AIM OF THE EXERCISE:
Retype the entries below exactly, and keep every picture out of your version.

··· MATERIALS PROVIDED ···

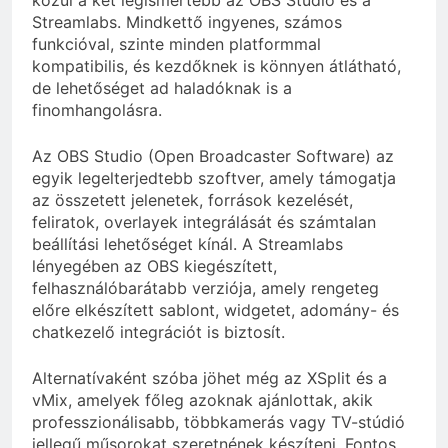
közül a két legismertebb az OBS Studio és a
Streamlabs. Mindkettő ingyenes, számos
funkcióval, szinte minden platformmal
kompatibilis, és kezdőknek is könnyen átlátható,
de lehetőséget ad haladóknak is a
finomhangolásra.
Az OBS Studio (Open Broadcaster Software) az
egyik legelterjedtebb szoftver, amely támogatja
az összetett jelenetek, források kezelését,
feliratok, overlayek integrálását és számtalan
beállítási lehetőséget kínál. A Streamlabs
lényegében az OBS kiegészített,
felhasználóbarátabb verziója, amely rengeteg
előre elkészített sablont, widgetet, adomány- és
chatkezelő integrációt is biztosít.
Alternatívaként szóba jöhet még az XSplit és a
vMix, amelyek főleg azoknak ajánlottak, akik
professzionálisabb, többkamerás vagy TV-stúdió
jellegű műsorokat szeretnének készíteni. Fontos,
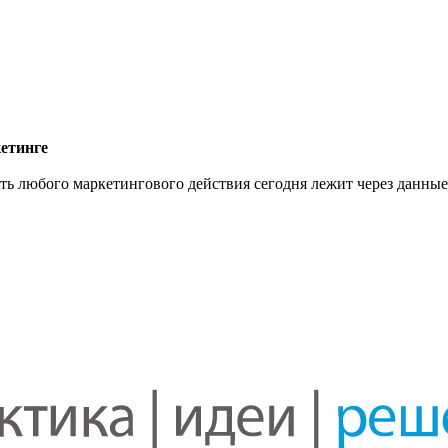
кетинге
 любого маркетингового действия сегодня лежит через данные.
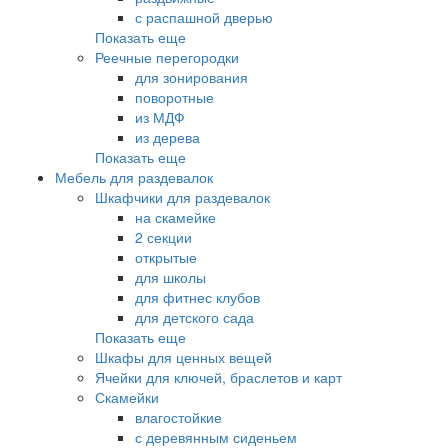
с распашной дверью
Показать еще
Реечные перегородки
для зонирования
поворотные
из МДФ
из дерева
Показать еще
Мебель для раздевалок
Шкафчики для раздевалок
на скамейке
2 секции
открытые
для школы
для фитнес клубов
для детского сада
Показать еще
Шкафы для ценных вещей
Ячейки для ключей, браслетов и карт
Скамейки
влагостойкие
с деревянным сиденьем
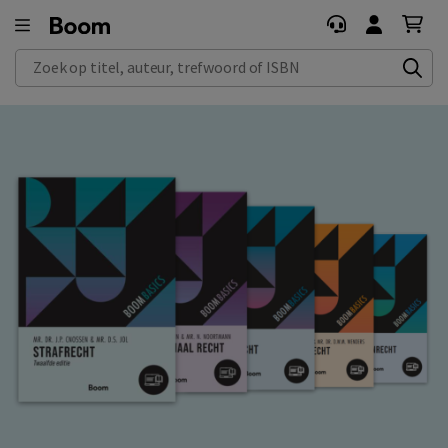
Zoek op titel, auteur, trefwoord of ISBN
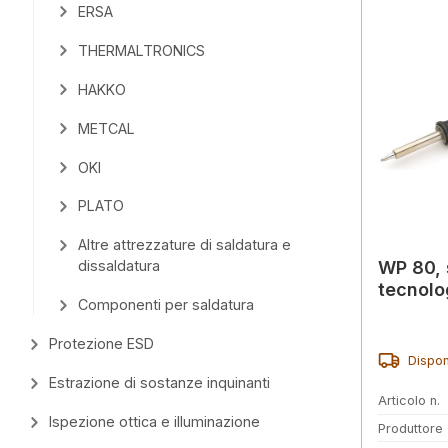
ERSA
THERMALTRONICS
HAKKO
METCAL
OKI
PLATO
Altre attrezzature di saldatura e
WP 80, 
dissaldatura
tecnolo
Componenti per saldatura
Protezione ESD
Dispon
Estrazione di sostanze inquinanti
Articolo n.
Ispezione ottica e illuminazione
Produttore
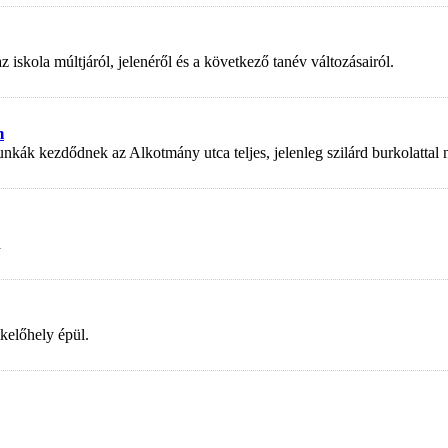
kola múltjáról, jelenéről és a következő tanév változásairól.
n
nkák kezdődnek az Alkotmány utca teljes, jelenleg szilárd burkolattal
a
kelőhely épül.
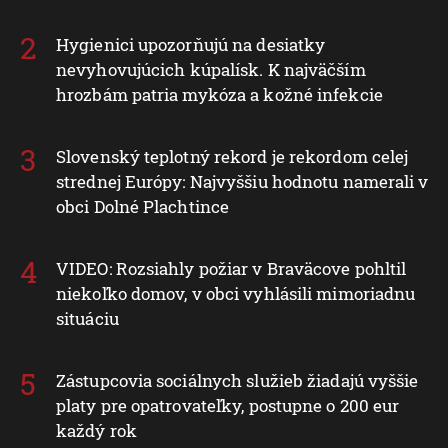
Hygienici upozorňujú na desiatky
nevyhovujúcich kúpalísk. K najväčším
hrozbám patria mykóza a kožné infekcie
Slovenský teplotný rekord je rekordom celej
strednej Európy: Najvyššiu hodnotu namerali v
obci Dolné Plachtince
VIDEO: Rozsiahly požiar v Braväcove pohltil
niekoľko domov, v obci vyhlásili mimoriadnu
situáciu
Zástupcovia sociálnych služieb žiadajú vyššie
platy pre opatrovateľky, postupne o 200 eur
každý rok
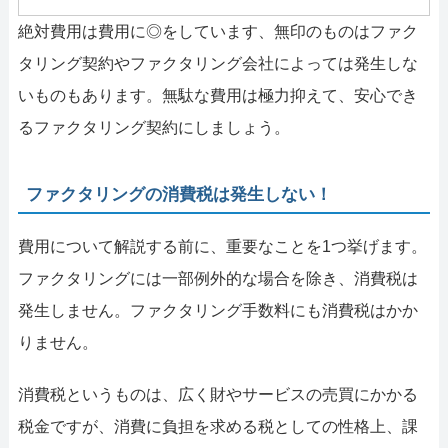
絶対費用は費用に◎をしています、無印のものはファク
タリング契約やファクタリング会社によっては発生しな
いものもあります。無駄な費用は極力抑えて、安心でき
るファクタリング契約にしましょう。
ファクタリングの消費税は発生しない！
費用について解説する前に、重要なことを1つ挙げます。
ファクタリングには一部例外的な場合を除き、消費税は
発生しません。ファクタリング手数料にも消費税はかか
りません。
消費税というものは、広く財やサービスの売買にかかる
税金ですが、消費に負担を求める税としての性格上、課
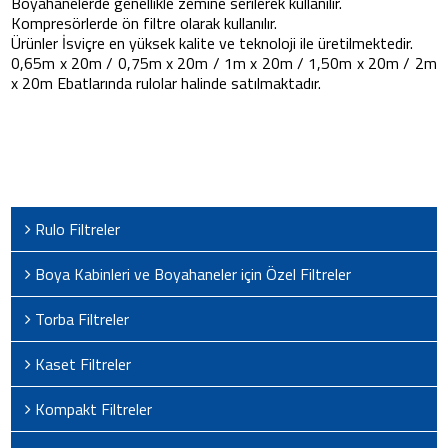
Boyahanelerde genellikle zemine serilerek kullanılır.
Kompresörlerde ön filtre olarak kullanılır.
Ürünler İsviçre en yüksek kalite ve teknoloji ile üretilmektedir.
0,65m x 20m / 0,75m x 20m / 1m x 20m / 1,50m x 20m / 2m
x 20m Ebatlarında rulolar halinde satılmaktadır.
Rulo Filtreler
Boya Kabinleri ve Boyahaneler için Özel Filtreler
Torba Filtreler
Kaset Filtreler
Kompakt Filtreler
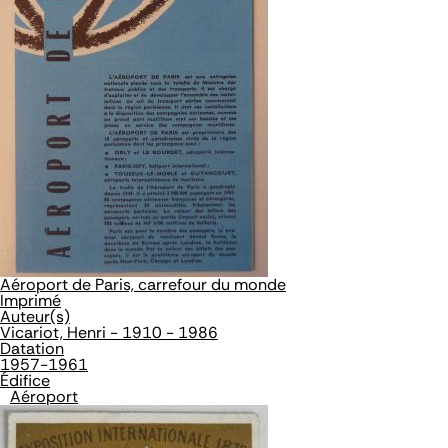
Aéroport de Paris, carrefour du monde
Imprimé
Auteur(s)
Vicariot, Henri - 1910 - 1986
Datation
1957-1961
Édifice
Aéroport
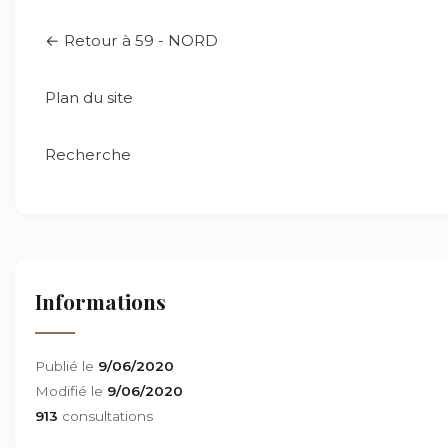
← Retour à 59 - NORD
Plan du site
Recherche
Informations
Publié le
9/06/2020
Modifié le
9/06/2020
913
consultations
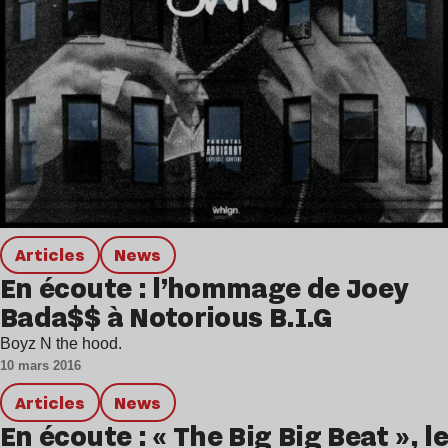
Articles
news
En écoute : l’hommage de Joey
Bada$$ à Notorious B.I.G
Boyz N the hood.
10 mars 2016
Articles
news
En écoute : « The Big Big Beat », le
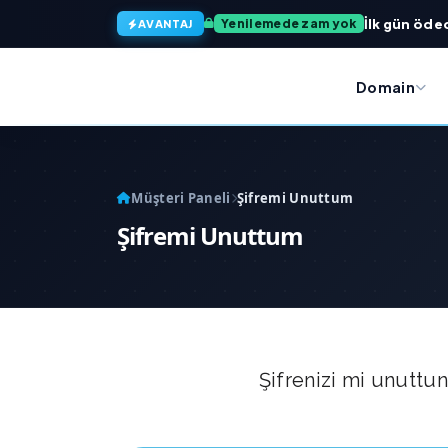
İlk gün öded
Yenilemede zam yok
AVANTAJ
Domain
Müşteri Paneli
Şifremi Unuttum
Şifremi Unuttum
Şifrenizi mi unuttun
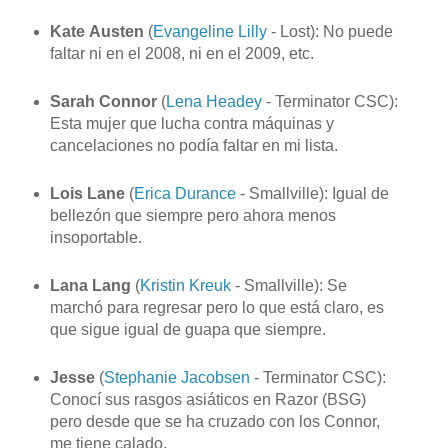
Kate
Austen
(
Evangeline Lilly
- Lost): No puede
faltar ni en el 2008, ni en el 2009, etc.
Sarah Connor
(
Lena Headey
- Terminator CSC):
Esta mujer que lucha contra máquinas y
cancelaciones no podía faltar en mi lista.
Lois Lane
(
Erica Durance
- Smallville): Igual de
bellezón que siempre pero ahora menos
insoportable.
Lana Lang
(
Kristin Kreuk
- Smallville): Se
marchó para regresar pero lo que está claro, es
que sigue igual de guapa que siempre.
Jesse
(
Stephanie Jacobsen
- Terminator CSC):
Conocí sus rasgos asiáticos en Razor (BSG)
pero desde que se ha cruzado con los Connor,
me tiene calado.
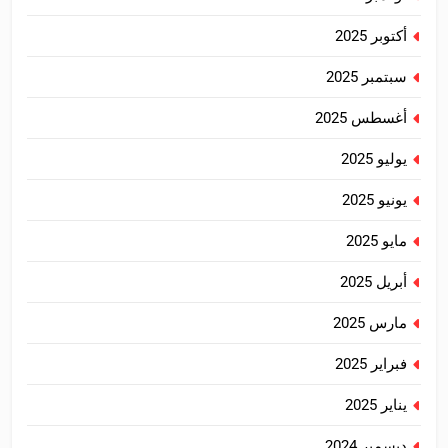
أكتوبر 2025
سبتمبر 2025
أغسطس 2025
يوليو 2025
يونيو 2025
مايو 2025
أبريل 2025
مارس 2025
فبراير 2025
يناير 2025
ديسمبر 2024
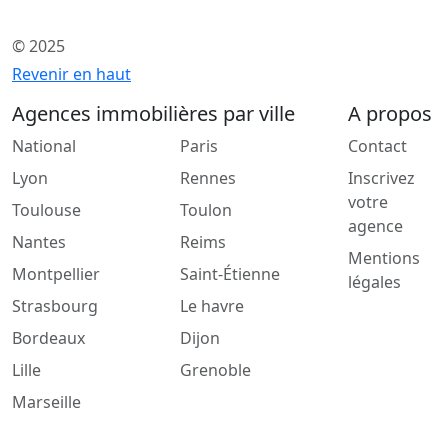
© 2025
Revenir en haut
Agences immobilières par ville
A propos
National
Paris
Contact
Lyon
Rennes
Inscrivez
votre
Toulouse
Toulon
agence
Nantes
Reims
Mentions
Montpellier
Saint-Étienne
légales
Strasbourg
Le havre
Bordeaux
Dijon
Lille
Grenoble
Marseille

···

SOLUTION TO THE PROBLEM:
közül a két legismertebb az OBS Studio és a
Streamlabs. Mindkettő ingyenes, számos
funkcióval, szinte minden platformmal
kompatibilis, és kezdőknek is könnyen átlátható,
de lehetőséget ad haladóknak is a
finomhangolásra.
Az OBS Studio (Open Broadcaster Software) az
egyik legelterjedtebb szoftver, amely támogatja
az összetett jelenetek, források kezelését,
feliratok, overlayek integrálását és számtalan
beállítási lehetőséget kínál. A Streamlabs
lényegében az OBS kiegészített,
felhasználóbarátabb verziója, amely rengeteg
előre elkészített sablont, widgetet, adomány- és
chatkezelő integrációt is biztosít.
Alternatívaként szóba jöhet még az XSplit és a
vMix, amelyek főleg azoknak ajánlottak, akik
professzionálisabb, többkamerás vagy TV-stúdió
jellegű műsorokat szeretnének készíteni. Fontos,
кетинге
 любого маркетингового действия сегодня лежит через данные.
с распашной дверью
Показать еще
Реечные перегородки
для зонирования
поворотные
из МДФ
из дерева
Показать еще
Мебель для раздевалок
Шкафчики для раздевалок
на скамейке
2 секции
открытые
для школы
для фитнес клубов
для детского сада
Показать еще
Шкафы для ценных вещей
Ячейки для ключей, браслетов и карт
Скамейки
влагостойкие
с деревянным сиденьем
Zoek op titel, auteur, trefwoord of ISBN
ERSA
THERMALTRONICS
HAKKO
METCAL
OKI
PLATO
Altre attrezzature di saldatura e
WP 80, 
dissaldatura
tecnolo
Componenti per saldatura
Protezione ESD
Dispon
Estrazione di sostanze inquinanti
Articolo n.
Ispezione ottica e illuminazione
Produttore
kola múltjáról, jelenéről és a következő tanév változásairól.
n
nkák kezdődnek az Alkotmány utca teljes, jelenleg szilárd burkolattal
a
kelőhely épül.
Hygienici upozorňujú na desiatky
nevyhovujúcich kúpalísk. K najväčším
hrozbám patria mykóza a kožné infekcie
Slovenský teplotný rekord je rekordom celej
strednej Európy: Najvyššiu hodnotu namerali v
obci Dolné Plachtince
VIDEO: Rozsiahly požiar v Braväcove pohltil
niekoľko domov, v obci vyhlásili mimoriadnu
situáciu
Zástupcovia sociálnych služieb žiadajú vyššie
platy pre opatrovateľky, postupne o 200 eur
každý rok
絶対費用は費用に◎をしています、無印のものはファク
タリング契約やファクタリング会社によっては発生しな
いものもあります。無駄な費用は極力抑えて、安心でき
るファクタリング契約にしましょう。
ファクタリングの消費税は発生しない！
費用について解説する前に、重要なことを1つ挙げます。
ファクタリングには一部例外的な場合を除き、消費税は
発生しません。ファクタリング手数料にも消費税はかか
りません。
消費税というものは、広く財やサービスの売買にかかる
税金ですが、消費に負担を求める税としての性格上、課
Boyahanelerde genellikle zemine serilerek kullanılır.
Kompresörlerde ön filtre olarak kullanılır.
Ürünler İsviçre en yüksek kalite ve teknoloji ile üretilmektedir.
0,65m x 20m / 0,75m x 20m / 1m x 20m / 1,50m x 20m / 2m
x 20m Ebatlarında rulolar halinde satılmaktadır.
Rulo Filtreler
Boya Kabinleri ve Boyahaneler için Özel Filtreler
Torba Filtreler
Kaset Filtreler
Kompakt Filtreler
Aéroport de Paris, carrefour du monde
Imprimé
Auteur(s)
Vicariot, Henri - 1910 - 1986
Datation
1957-1961
Édifice
Aéroport
← Retour à 59 - NORD
Plan du site
Recherche
Informations
Publié le
9/06/2020
Modifié le
9/06/2020
913
consultations
Articles
news
En écoute : l’hommage de Joey
Bada$$ à Notorious B.I.G
Boyz N the hood.
10 mars 2016
Articles
news
En écoute : « The Big Big Beat », le
İlk gün öded
Yenilemede zam yok
AVANTAJ
Domain
Müşteri Paneli
Şifremi Unuttum
Şifremi Unuttum
Şifrenizi mi unuttun
Kate
Austen
(
Evangeline Lilly
- Lost): No puede
faltar ni en el 2008, ni en el 2009, etc.
Sarah Connor
(
Lena Headey
- Terminator CSC):
Esta mujer que lucha contra máquinas y
cancelaciones no podía faltar en mi lista.
Lois Lane
(
Erica Durance
- Smallville): Igual de
bellezón que siempre pero ahora menos
insoportable.
Lana Lang
(
Kristin Kreuk
- Smallville): Se
marchó para regresar pero lo que está claro, es
que sigue igual de guapa que siempre.
Jesse
(
Stephanie Jacobsen
- Terminator CSC):
Conocí sus rasgos asiáticos en Razor (BSG)
pero desde que se ha cruzado con los Connor,
me tiene calado.
أكتوبر 2025
سبتمبر 2025
أغسطس 2025
يوليو 2025
يونيو 2025
مايو 2025
أبريل 2025
مارس 2025
فبراير 2025
يناير 2025
ديسمبر 2024
© 2025
Revenir en haut
Agences immobilières par ville
A propos
National
Paris
Contact
Lyon
Rennes
Inscrivez
votre
Toulouse
Toulon
agence
Nantes
Reims
Mentions
Montpellier
Saint-Étienne
légales
Strasbourg
Le havre
Bordeaux
Dijon
Lille
Grenoble
Marseille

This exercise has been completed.